Population Health Research Capsule

What do we already know about this issue?

Prior research demonstrates that emergency department (ED) diabetes surveillance protocols using random blood glucose measurements have been successful.

What was the research question?

Our goal was to characterize the at-risk diabetes and prediabetes patient population visiting ED and urgent care (UC) centers in upstate South Carolina.

What was the major finding of the study?

A single ED/UC unscheduled visit can identify individuals with unrecognized diabetes and an at-risk prediabetes using electronic health records data.

How does this improve population health?

A patient’s ED/UC visit, independent of the reason, may be an opportunity to provide early identification and diabetes disease management enrollment.

 

Study Population

For all patients 18 years of age and older, their ED and UC visits were considered a sentinel event to query diabetes-specific screening variables included in the EHR. For patients with multiple visits, only the most recent visit was considered for their risk classification and labeling. Data were extracted from the EHR based on a predetermined set of variables selected by the researchers. These variables contained a preset data code that healthcare system report writers aggregated to generate the final subject dataset for analysis. All reports generated by the report writers were merged using a patient identifier as a linking pin and then de-identified for our analysis. The healthcare system report writers were blinded to the study purpose and hypothesis development.

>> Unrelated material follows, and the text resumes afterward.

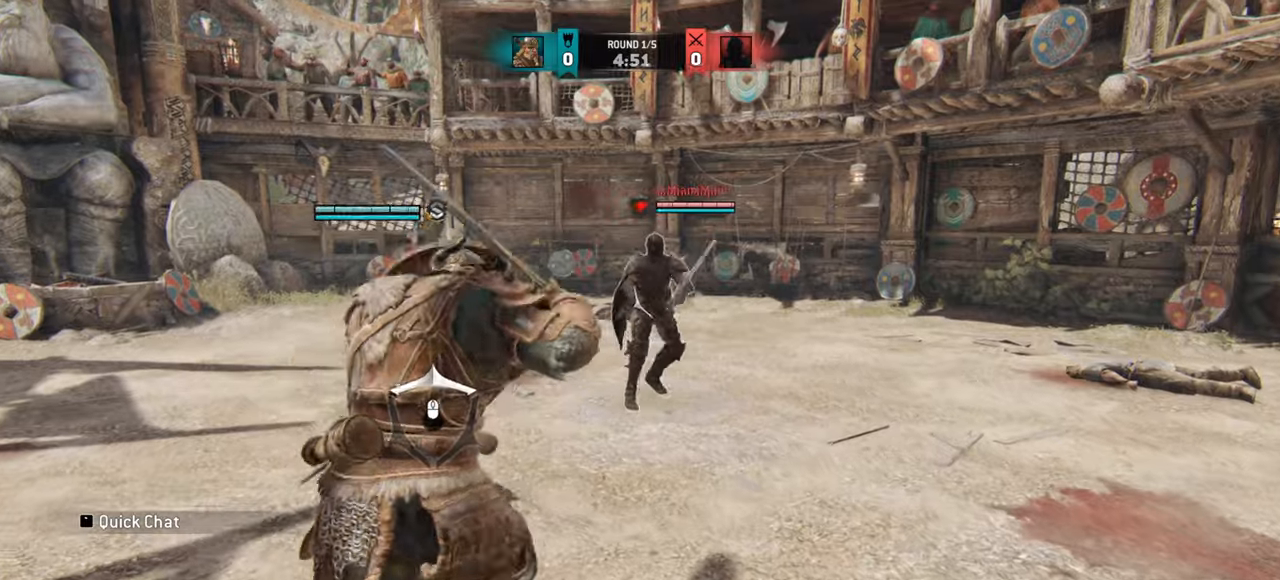
{"keys": [], "mouse": [], "events": [[350, "a", "up"]]}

The anonymized data used to define the risk classification included the following: a) patient demographics; b) insurance status; c) ED/UC visit acquired or previously entered laboratory results: glucose, HbA1C, triglycerides, high-density lipoprotein cholesterol; (d) presence of 12 classes of diabetes-related medication, oral or injectable; (e) problem list, entered by the healthcare providers; (f) self-reported diabetes-related family history; and g) diabetes-related diagnosis and International Classification of Diseases, 10th Revision (ICD-10) codes. We performed data processing and classification using Microsoft Excel 2016 (Microsoft Corporation, Redmond, WA) and Stata package v 14.2 (StataCorp, College Station, TX).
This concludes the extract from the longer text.